Question: How do you find the important points to graph \[f(x) = \dfrac{1}{{x - 3}}\]?...

Question

How do you find the important points to graph $f(x) = \dfrac{1}{{x - 3}}$ ?

Answer 1

Solution

In the given equation, we are given an equation and we are asked to find the important points of the given equation.
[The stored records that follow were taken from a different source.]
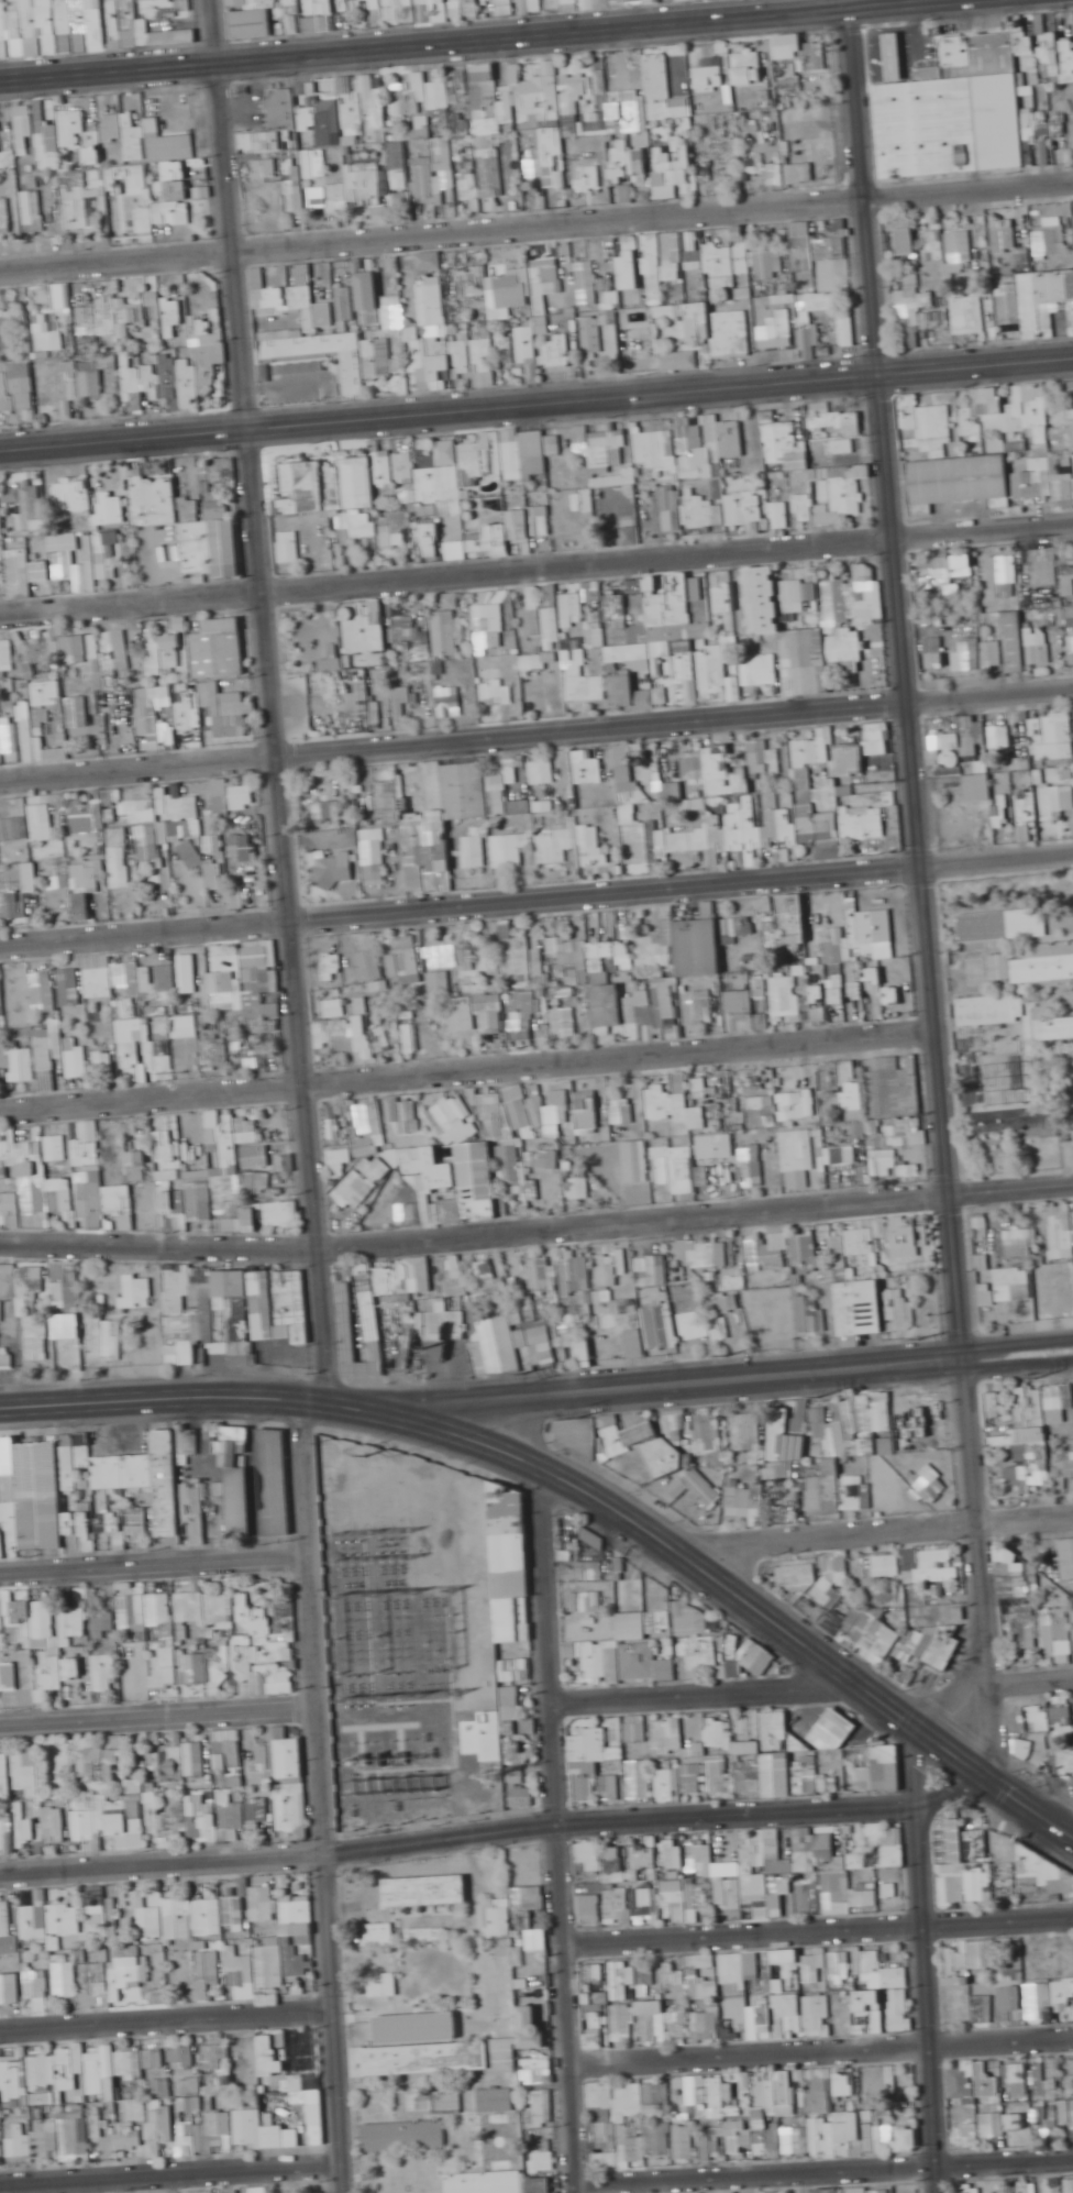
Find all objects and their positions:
road: (958, 1)
building: (252, 3)
building: (539, 5)
building: (332, 6)
building: (389, 7)
building: (472, 10)
building: (251, 24)
building: (80, 27)
road: (491, 37)
road: (900, 48)
building: (891, 52)
gas station: (891, 52)
building: (707, 77)
building: (789, 78)
building: (578, 86)
building: (538, 90)
building: (679, 107)
building: (487, 109)
building: (280, 117)
building: (72, 127)
building: (124, 133)
building: (172, 151)
building: (0, 159)
building: (629, 166)
building: (672, 169)
building: (265, 171)
building: (589, 179)
building: (427, 186)
building: (170, 189)
building: (295, 199)
building: (32, 212)
building: (4, 215)
road: (536, 223)
building: (1003, 235)
building: (934, 236)
building: (906, 240)
building: (1055, 240)
building: (959, 249)
building: (729, 256)
building: (831, 256)
building: (430, 261)
building: (768, 264)
building: (302, 275)
building: (912, 285)
building: (367, 291)
building: (431, 299)
building: (1068, 300)
building: (275, 302)
building: (1010, 305)
building: (115, 313)
building: (968, 315)
building: (343, 316)
building: (845, 328)
building: (49, 332)
building: (731, 332)
building: (594, 334)
building: (305, 343)
building: (378, 358)
building: (687, 360)
building: (16, 387)
building: (91, 389)
road: (536, 401)
building: (1036, 404)
building: (984, 412)
building: (923, 424)
building: (688, 428)
building: (654, 448)
building: (714, 449)
building: (958, 479)
building: (300, 491)
building: (802, 500)
building: (25, 502)
building: (217, 512)
building: (153, 517)
building: (0, 524)
building: (519, 524)
building: (393, 529)
road: (536, 566)
building: (1044, 567)
building: (40, 571)
building: (723, 597)
building: (868, 602)
building: (668, 607)
building: (1069, 616)
building: (606, 617)
building: (379, 624)
building: (1014, 641)
building: (844, 645)
building: (81, 648)
building: (219, 649)
building: (934, 652)
building: (970, 653)
building: (662, 667)
building: (685, 669)
building: (714, 669)
building: (759, 669)
building: (633, 678)
building: (585, 686)
building: (153, 709)
building: (227, 709)
road: (272, 709)
building: (76, 712)
building: (1057, 728)
road: (536, 732)
building: (12, 736)
building: (969, 739)
building: (624, 767)
building: (722, 773)
building: (977, 781)
building: (222, 795)
building: (243, 796)
building: (387, 803)
building: (1027, 809)
building: (329, 810)
building: (41, 822)
building: (863, 823)
building: (15, 829)
building: (149, 843)
road: (920, 843)
building: (374, 855)
building: (205, 866)
building: (334, 870)
building: (86, 875)
building: (17, 891)
road: (536, 897)
building: (83, 907)
building: (794, 918)
road: (468, 1066)
road: (537, 1226)
road: (1008, 1348)
road: (1007, 1370)
road: (163, 1384)
road: (669, 1386)
road: (153, 1405)
road: (524, 1450)
road: (504, 1465)
road: (875, 1536)
road: (152, 1563)
power substation: (386, 1680)
road: (1027, 1683)
road: (711, 1692)
road: (886, 1694)
road: (955, 1706)
road: (877, 1710)
road: (158, 1714)
building: (829, 1727)
gas station: (829, 1727)
road: (986, 1728)
road: (320, 1801)
road: (558, 1825)
road: (491, 1830)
To get the y-intercept we will put x=0 and then to get the x-intercept we will put y=0. Since, we have the main points of the given equation, we can plot the required graph.

Complete step by step answer:
Given that, the function $f(x) = \dfrac{1}{{x - 3}}$ we need to find the important points of the graph i.e. domain, range, standard form of the equation, non-defined points, etc.

First, we have to find the Domain of the function ( ${D_f}$ ):
And for this, the denominator of the function should not become zero.
When the denominator of the function approaches 0, the function approaches infinity.
$\Rightarrow x - 3 \ne 0$
$\Rightarrow x \ne 3$

Here, ${D_f}:x \in R - \\{ 3\\}$
Thus, $x \to 3 \Rightarrow f(x) \to \infty$

Second, we should check the Range of the function ( ${R_f}$ ):
Let, $y = \dfrac{1}{{x - 3}}$
$\Rightarrow yx - 3y = 1$
$\Rightarrow yx = 1 + 3y$
$\Rightarrow x = \dfrac{{1 + 3y}}{y}$
Here, ${R_f}:y \in R - \\{ 0\\}$
Thus, $y \to 0 \Rightarrow x \to \infty$

Next, we should check for the standard form of equation:
Let, $y = \dfrac{1}{{x - 3}}$
$\Rightarrow yx - 3y = 1$
$\Rightarrow yx = 1 + 3y$
$\Rightarrow xy = 1 + 3y$
It resembles $xy = c$ which is the equation for the rectangular hyperbola.
Thus, this equation is in the standard form of rectangular hyperbola.

Also, we will find important points by finding the intercepts (both x and y).
(a) When $x = 0$

$f(x) = \dfrac{1}{{x - 3}}$

$\Rightarrow f(0) = \dfrac{1}{{0 - 3}}$
$\Rightarrow f(0) = - \dfrac{1}{3}$
Here, the y – intercept is $0$ .
Thus, the co-ordinates we get are $(0, - \dfrac{1}{3})$ .
(b) Let $y = \dfrac{1}{{x - 3}}$
When $y = 0$
$\Rightarrow 0 = \dfrac{1}{{x - 3}}$
$\Rightarrow 0 = 1$ which is not possible.
This means, when $y=0$ , $x$ value can’t be determined.
The graph of the function $f(x) = \dfrac{1}{{x - 3}}$ will look like this:

Note:

In the above graph, when $y=0$ , the value of $x$ seems to be approaching zero but it is not zero.
The intercepts should be correctly known and accordingly only the graph will come out correctly. Also, the equation $y = {x^2}$ gives the parabola which is open upwards. And, for the equation $y = - {x^2}$ gives the parabola which is open downwards. We can find the vertex point by making the given equation in the form of the standard equation of the parabola.